B) Schematic of optical trapping single EVs. The trapping laser serves also to excite Raman scattering, Raman spectranare collected, yielding a database of spectra of single exosomes (adapted from [20]).
Starting from my experience on optical tweezers, microscopy and spectroscopy, my group's preliminary results recently unravel new EVs adhesion and transport properties, studying the interaction of a single EV with a cell [21]. On the other hand, prof. Remo Proietti from the host CAS institute has proved valuable expertise in plasmonic nanostructure design and fabrication [22]. Therefore, within this join action we shall develop:
1. Enhanced-field nanoRaman spectroscopy of single optically trapped EVs, by using nanoplasmonic antennas. This will allow
to increase the Raman signal obtained from single EVs and hence reduce measurement time.
2. Nanoplasmonic tweezers combined to Raman spectroscopy to analyze nanometer size single EVs. This will allow to analyze single EVs with sizes below 200 nm. Indeed, when applied to nanomedicine, such achievements will provide for accurate and robust technique to analyze and characterize single EVs content and their interaction with cells, becoming a strong contribution to early detection of cancer disease and opening new opportunities to understand the role of EVs in intercellular communication.

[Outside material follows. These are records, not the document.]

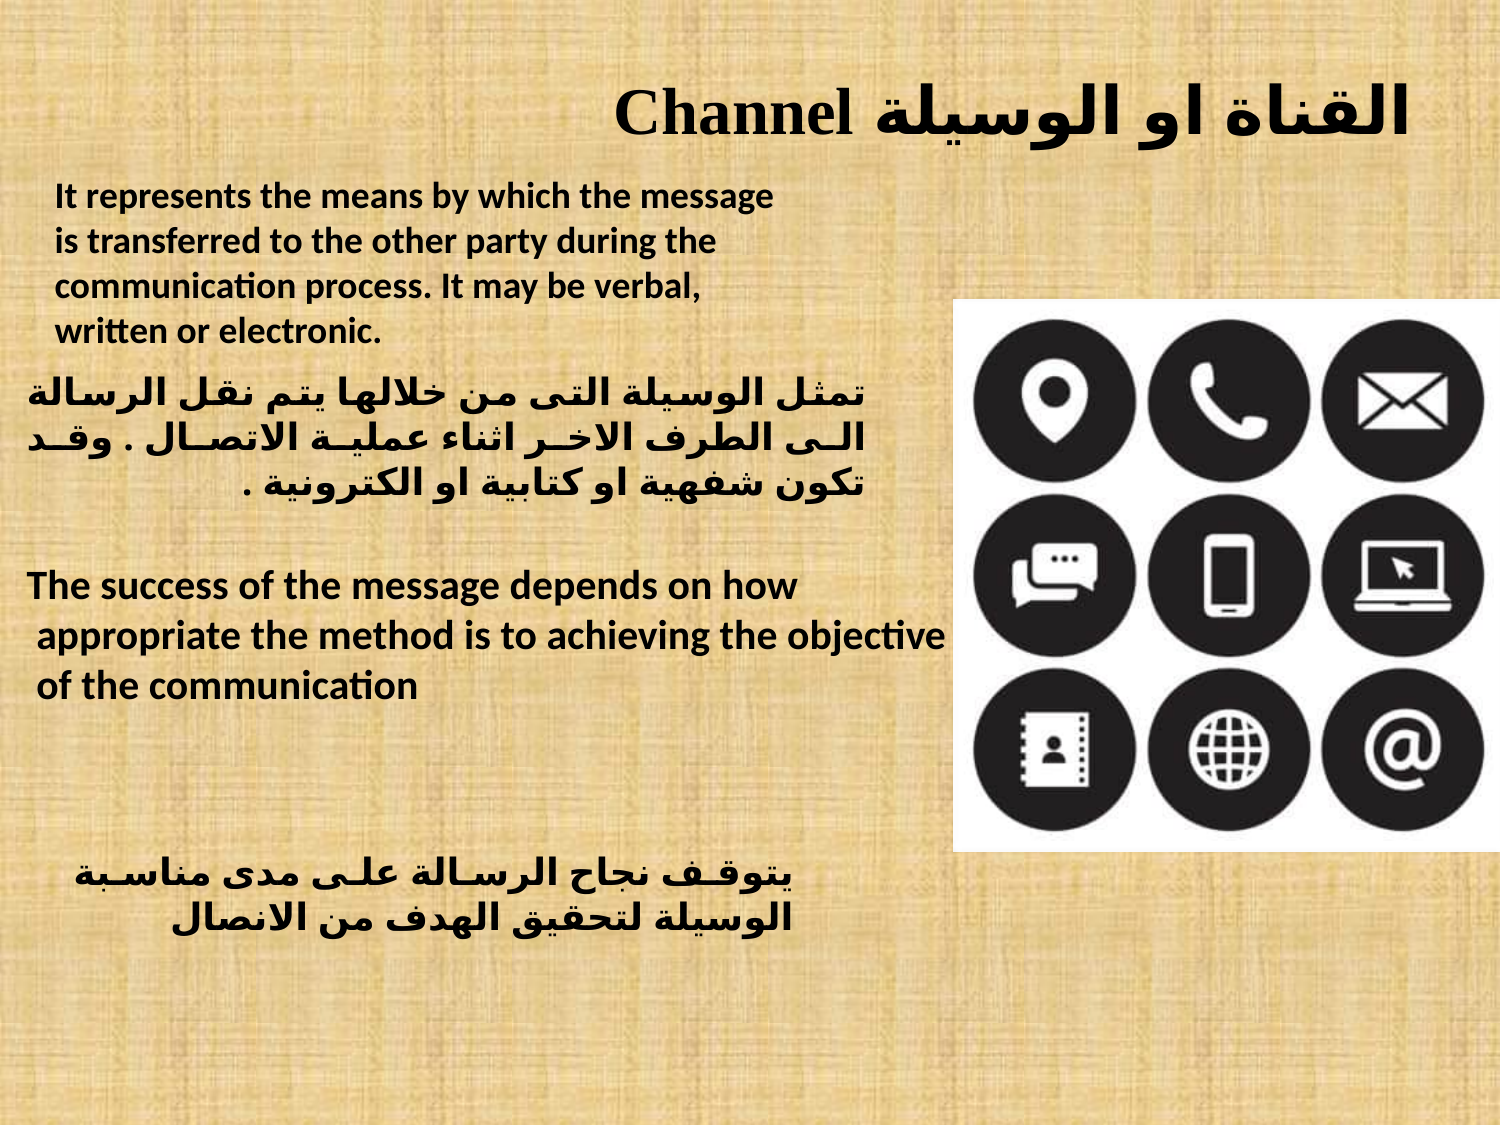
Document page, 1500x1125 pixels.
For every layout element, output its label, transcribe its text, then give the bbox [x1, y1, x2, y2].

text_box تمثل الوسيلة التى من خلالها يتم نقل الرسالة الى الطرف الاخر اثناء عملية الاتصال . وقد تكون شفهية او كتابية او الكترونية . [11, 361, 881, 511]
text_box القناة او الوسيلة Channel [125, 60, 1428, 236]
picture [0, 0, 1500, 1125]
text_box It represents the means by which the message is transferred to the other party during the communication process. It may be verbal, written or electronic. [39, 164, 790, 359]
text_box يتوقف نجاح الرسالة على مدى مناسبة الوسيلة لتحقيق الهدف من الانصال [58, 840, 809, 946]
text_box The success of the message depends on how appropriate the method is to achieving the objective of the communication [11, 549, 948, 763]
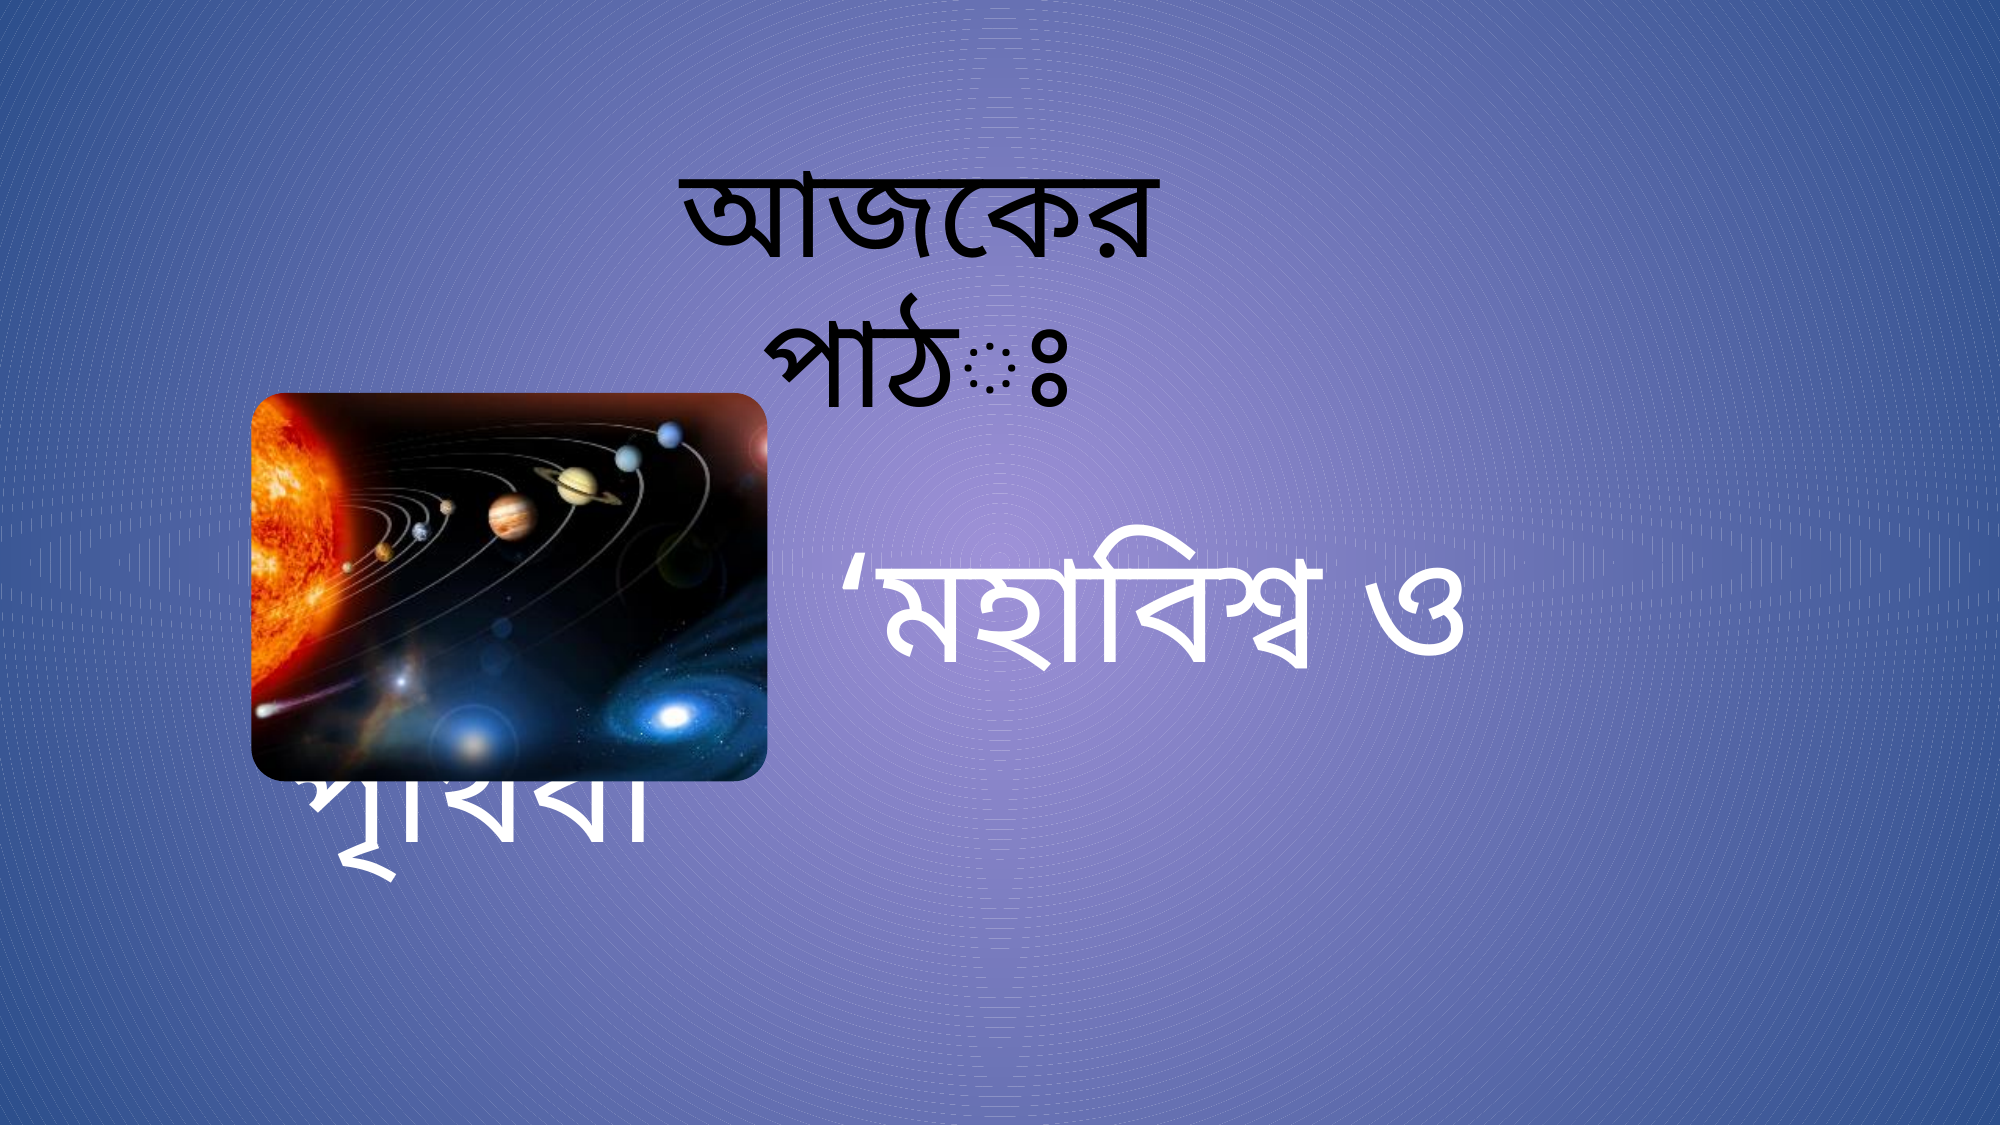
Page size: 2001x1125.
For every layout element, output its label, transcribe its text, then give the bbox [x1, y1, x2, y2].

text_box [251, 392, 1818, 782]
text_box আজকের পাঠঃ [493, 125, 1346, 392]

I strongly believe that the proposed research activity can promote a fully integrated synergistic action between the National Research Council of Italy (optical tweezers microscopy and spectroscopy expertise; nanobiotechnology proficiency) and the Cixi Institute of Biomedical Engineering (nanoplasmonics, nanotechnology and biophysics proficiency), fulfilling the programmatic research lines identified by the CNITECH (e.g. Nanomaterials for Medicine and Life Sciences). This new perspective should encourage fruitful collaborations across the boundaries of conventional research areas, well in line with the interdisciplinary nature of the institute and more in general of the Chinese Academy of Sciences.